The latest Soil Association Certification report reveals the UK’s organic market is now worth £2.79 billion, after a 12.6% growth in sales in 2020.

During 2020 more than £50 million per week was spent on organic food and drink in the UK.

According to the report, year-on-year sales growth of organic produce reached 12.6% in 2020.

This is the highest year-on-year growth rate recorded within the sector since 2005. The UK market is on target to reach £2.9 billion by the end of 2021.

Significantly, online and home delivery sales fuelled much of the growth in the market during 2020, with sales increasing by 36.2%.

Supermarket sales

Meanwhile, sales in supermarkets increased by 12.5% with many categories showing growth over 20%.

Sophie Kirk, senior business development manager Soil Association Certification, said: 

“The unprecedented crisis of 2020 has brought immense challenges for organic farmers and the entire food supply chain.
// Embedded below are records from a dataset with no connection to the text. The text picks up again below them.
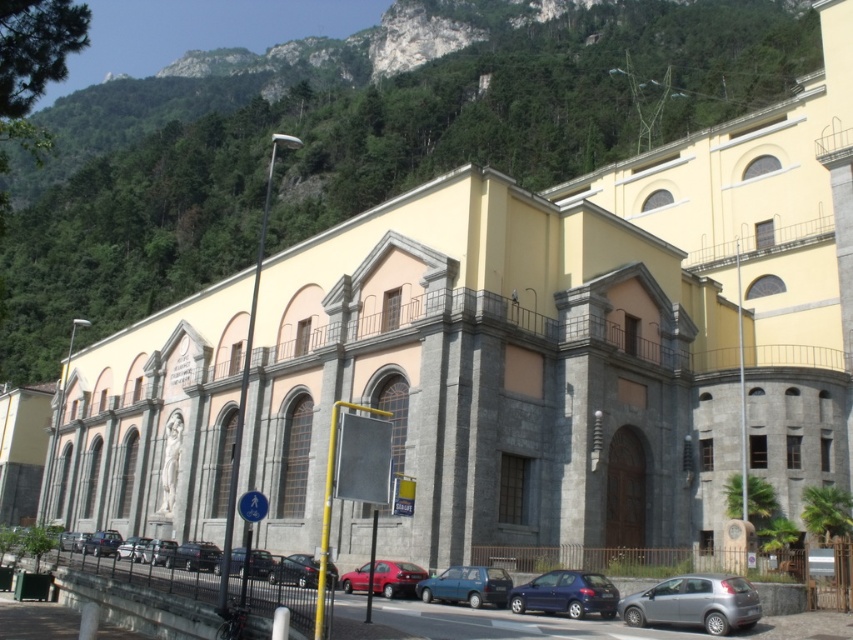
Question: Does matte black car at lower center have a larger size compared to metallic silver car at center?

Choices:
 (A) yes
 (B) no

Answer: (B)

Question: Is metallic blue hatchback at lower right positioned behind metallic silver car at center?

Choices:
 (A) no
 (B) yes

Answer: (A)

Question: Which of the following is the closest to the observer?

Choices:
 (A) silver metallic hatchback at lower right
 (B) metallic blue sedan at center
 (C) metallic silver car at lower center
 (D) metallic blue hatchback at center

Answer: (B)

Question: Does metallic blue hatchback at center have a lesser width compared to metallic silver car at center?

Choices:
 (A) yes
 (B) no

Answer: (A)

Question: Which object appears farthest from the camera in this image?

Choices:
 (A) metallic blue sedan at center
 (B) shiny red car at center
 (C) metallic silver car at lower center
 (D) shiny black sedan at lower left

Answer: (D)

Question: Which object appears closest to the camera in this image?

Choices:
 (A) shiny red car at center
 (B) metallic silver car at center
 (C) matte black car at lower center

Answer: (C)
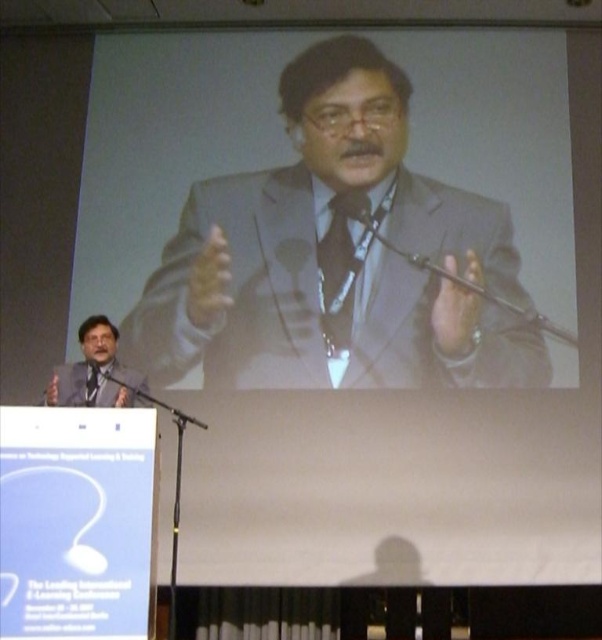
Question: Which of the following is the closest to the observer?

Choices:
 (A) (243, 234)
 (B) (98, 369)
 (C) (329, 262)

Answer: (B)

Question: Which point is farther to the camera?

Choices:
 (A) matte black suit at lower left
 (B) matte black tie at center

Answer: (B)

Question: Can you confirm if matte gray suit at center is bigger than matte black suit at lower left?

Choices:
 (A) yes
 (B) no

Answer: (A)

Question: Which of these objects is positioned closest to the matte black suit at lower left?

Choices:
 (A) matte black tie at center
 (B) matte gray suit at center

Answer: (B)

Question: Is matte gray suit at center positioned behind black matte microphone at lower left?

Choices:
 (A) no
 (B) yes

Answer: (B)

Question: Is matte black suit at lower left to the right of black matte microphone at lower left from the viewer's perspective?

Choices:
 (A) no
 (B) yes

Answer: (A)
So it’s heartening that in times of crisis, more people are supporting homegrown organic produce, with many organic products such as eggs, cheese, carrots, beef and lamb benefitting from strong sales growth through supermarkets this year.

“Online sales through box schemes and home delivery services have seen standout growth of 36.2%, with many organic businesses expanding their online and direct to consumer sales,” she added.

“With the UK organic market growing faster than ever and expected to reach £2.9 billion by the end of 2021, there are opportunities for organic farmers looking to meet growing consumer demand for sustainable food and drink.”

Wilma Finlay is managing director at The Ethical Dairy in Castle Douglas, Scotland – the first commercial dairy in the UK to be following the cow with calf method.

She said:

“We converted our 350ha dairy farm to organic 20 years ago as part of a long-term project to make our farm more resilient whilst treating land, animals and people with respect.

We’ve cut out fertilisers, vaccines and antibiotics, and moved to a 100% pasture-based cow with calf dairy system and have seen huge benefits for animal welfare, soil health and biodiversity.

“Four years ago we started processing and selling our own cheese and in 2020 we saw a strong surge in demand for our products, significantly increasing the amount of product sold directly to customers with home delivery accounting for 80% of our business sales.

“The majority of our market are based in London and we use social media to connect directly with our customers and engage them with our farm story. We are positive about 2021 and will focus on online sales alongside retail,” she concluded.